In March 2014 an EIA consent decision under the Marine Works (Environmental Impacts Assessment) Regulations 2007 was issued to SeaGeneration (Wales) Ltd by Natural Resources Wales on behalf of the Licensing Authority. This consent decision can be accessed here.
|Section 36 (Electricity Act) Consent||N/A||N/A|
|Marine Licence (Marine (Scotland) Act) Consent||N/A||N/A|
|Licence to Disturb Marine Species||N/A||N/A|
|Licence to Disturb Basking Shark||N/A||N/A|
|Town and County Planning Permission||N/A||N/A|
The following potential impacts were identified as being potentially significant during the EIA:
- Erosion or accretion of shoreline at landfall within SSSI
- Operational noise causing disturbance and barrier effect to marine mammals
- Collision risk between marine mammals and device
- Operation of the device causing displacement of fishing activities
- Device presence disturbing seascape from a number of view points
- Collision risk of vessels transiting through the area
The following mitigation measures were outlined in the Environmental Statement:
- Scour protection will be considered for areas where significant scour is recorded to prevent any further erosion and associated release of potential suspended sediments.
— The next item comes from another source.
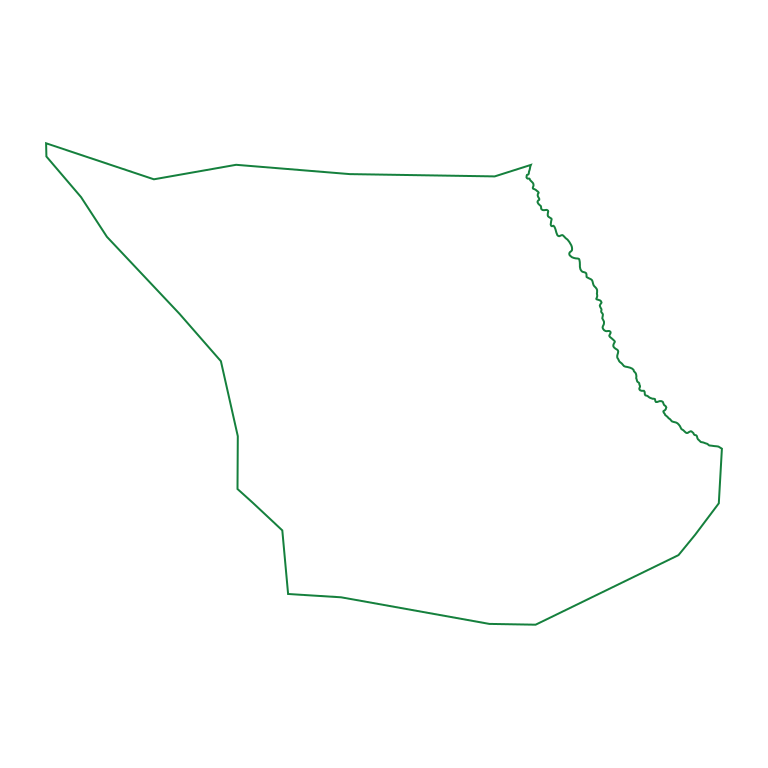 Bayanjargalan, Töv, Mongolia
{"feature_id": "93677404B91267927861385", "entity_name": "Bayanjargalan", "entity_type": "district", "adm_level": 2, "iso_a3": "MNG", "parent_name": "Mongolia", "parent_adm1": "Töv", "projection": "equal_earth", "projection_center": [108.634, 47.077], "detail": "fine", "context": "isolated", "style": "outline", "palette": "green", "viewbox_px": 768, "rotation_deg": 0, "n_neighbors": 0, "source": "geoboundaries", "source_scale": "gbopen_adm2", "svg_char_len": 4130}
<svg xmlns="http://www.w3.org/2000/svg" viewBox="0 0 768 768"><path d="M46.1,143.3L46.4,156.5L81.3,197.4L81.3,197.5L106.9,236.8L179.3,313.6L220.9,361.2L237.8,436.2L237.5,489.0L252.6,502.6L282.3,530.4L288.1,594.0L341.1,597.3L489.3,623.9L535.6,624.7L678.5,555.1L695.2,534.7L718.8,503.3L721.9,448.7L718.5,446.6L716.7,446.3L714.4,446.1L711.6,445.7L709.6,445.5L709.0,445.3L708.3,444.7L707.4,443.9L705.2,443.2L703.4,442.5L701.9,442.2L701.2,442.1L700.7,441.9L699.1,440.3L698.0,439.3L697.5,438.5L697.3,437.7L696.9,436.3L696.6,435.7L696.1,435.3L695.3,435.1L694.5,434.9L693.9,434.3L693.4,433.1L691.6,431.5L691.0,431.3L690.5,431.3L689.9,431.6L688.9,432.1L687.7,432.9L686.8,433.0L685.8,432.6L684.4,431.3L683.3,430.2L682.4,429.7L681.4,429.0L680.7,427.7L680.0,426.2L678.8,424.6L677.5,423.3L676.0,422.5L673.5,421.9L672.0,421.4L671.3,420.7L670.5,419.7L669.7,418.9L668.7,418.3L667.6,417.0L666.1,415.7L665.2,415.0L664.7,413.8L663.8,412.7L663.4,411.7L663.4,411.4L663.5,411.1L663.8,410.9L664.9,410.2L665.7,409.3L666.0,408.2L666.3,407.4L665.8,406.4L665.1,405.7L664.2,405.1L663.8,404.4L662.8,401.9L661.6,401.2L659.7,401.1L658.0,401.7L657.1,402.0L656.0,402.0L655.5,401.4L655.0,399.5L654.9,399.1L653.8,398.7L652.8,398.8L650.2,397.9L649.0,397.2L647.7,396.1L646.8,395.7L645.5,395.4L645.1,394.9L644.9,394.6L644.6,391.8L644.2,391.2L643.9,390.8L643.4,390.8L641.6,390.8L640.2,390.3L639.5,389.5L639.3,388.7L639.6,387.7L640.0,386.8L640.0,386.0L639.7,385.3L639.4,384.5L639.2,383.2L638.6,382.5L637.6,381.9L637.1,381.1L636.9,380.4L636.6,379.1L636.2,378.2L636.4,376.3L636.2,374.8L635.8,373.4L635.1,372.5L633.9,371.2L633.6,370.0L632.3,368.7L630.1,367.7L627.4,367.0L625.2,366.6L623.9,366.0L621.8,363.5L619.9,362.0L619.2,361.2L618.1,358.9L617.3,357.7L617.2,356.0L617.5,354.6L618.0,353.0L618.2,351.3L617.8,350.3L616.9,349.5L615.5,348.7L614.2,347.6L613.6,346.8L613.3,346.0L613.4,344.8L614.0,343.3L614.7,342.2L614.8,341.5L614.5,341.0L613.5,340.0L611.6,338.3L610.1,337.1L609.5,336.3L609.3,335.7L609.7,334.7L610.5,333.2L610.6,332.2L610.1,331.5L609.2,331.0L608.1,331.0L606.6,331.2L605.5,331.0L604.1,330.2L603.1,328.9L602.6,327.7L602.8,326.4L603.4,325.2L603.8,324.3L604.0,323.0L604.0,321.8L603.6,320.8L602.8,319.3L602.3,318.4L602.4,317.6L602.7,316.2L602.9,314.6L602.5,313.5L601.8,312.8L601.2,311.8L601.2,311.0L601.5,309.9L601.4,309.1L600.6,307.7L600.0,306.4L599.8,305.6L600.3,304.4L601.5,302.7L601.1,301.4L600.2,300.5L598.3,299.8L597.1,299.5L596.5,299.2L596.3,298.8L596.8,297.6L597.2,296.3L597.2,295.0L596.9,293.7L597.1,292.2L597.1,290.1L596.6,288.8L595.6,287.5L594.2,286.1L593.5,285.0L593.0,283.4L592.6,281.7L592.1,280.3L591.0,279.3L588.9,278.3L587.4,277.5L586.7,277.1L586.5,276.3L586.5,274.7L586.2,273.3L585.3,272.6L583.8,272.1L582.8,271.9L581.9,271.4L581.0,270.3L580.4,269.2L579.9,266.9L579.9,264.7L579.8,262.1L579.4,259.9L579.1,259.1L578.4,258.7L577.4,258.5L575.9,258.4L574.0,258.0L571.9,257.2L569.9,255.5L569.4,254.7L569.3,253.3L569.8,252.3L571.4,251.0L572.0,250.1L572.1,248.8L571.9,247.1L571.3,245.3L569.3,241.9L567.5,239.6L565.7,238.2L564.1,236.5L563.4,235.8L562.8,235.3L562.2,235.1L561.0,235.4L560.0,235.9L559.1,236.2L558.2,235.9L557.4,235.2L556.4,232.7L555.5,229.4L554.7,227.3L553.9,226.2L553.5,225.8L552.8,225.9L552.0,226.2L551.4,226.0L551.0,225.4L550.7,224.6L551.1,221.5L551.6,219.4L551.4,218.6L550.1,217.8L548.7,216.9L548.0,216.2L547.7,215.1L547.8,213.6L548.0,212.4L548.2,211.4L548.0,210.7L547.4,210.2L546.6,209.9L545.4,210.0L543.9,210.2L542.6,210.0L541.5,209.3L541.1,208.3L541.1,207.0L540.7,205.9L539.8,205.2L538.3,203.7L537.6,202.4L537.6,201.4L538.3,200.4L539.2,199.8L539.3,199.0L538.8,197.9L538.1,196.8L537.7,195.5L537.8,194.2L538.2,193.4L538.6,192.9L538.6,192.5L537.9,191.6L536.7,190.7L535.8,189.9L534.5,189.2L533.3,188.8L532.9,188.4L532.8,187.7L533.1,186.8L533.5,185.7L533.5,184.7L533.2,183.4L532.5,182.5L530.7,180.7L529.9,179.7L529.6,178.8L529.3,178.6L528.5,178.6L527.6,178.6L527.0,178.2L526.5,177.4L526.6,176.5L526.7,175.6L527.0,174.9L527.8,174.7L528.3,174.4L528.5,174.2L528.9,173.0L528.9,172.0L529.7,169.6L530.1,167.6L530.3,166.4L530.9,164.9L494.7,176.4L349.7,174.1L236.1,164.8L153.9,179.3L46.1,143.3Z" fill="none" stroke="#15803d" stroke-width="2"/></svg>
- Any trenching will be backfilled immediately to reduce impact of suspended sediment on benthos, fish and shellfish during construction.
- Marine mammal observer will be present during construction to identify disturbance or injury to marine mammals, basking sharks and marine turtles caused by noise or collision with vessels.
- Deploy and monitor strategy to protect marine mammals from the effects of operational noise, habitat exclusion, collision risk, and barrier effect of the array will be developed.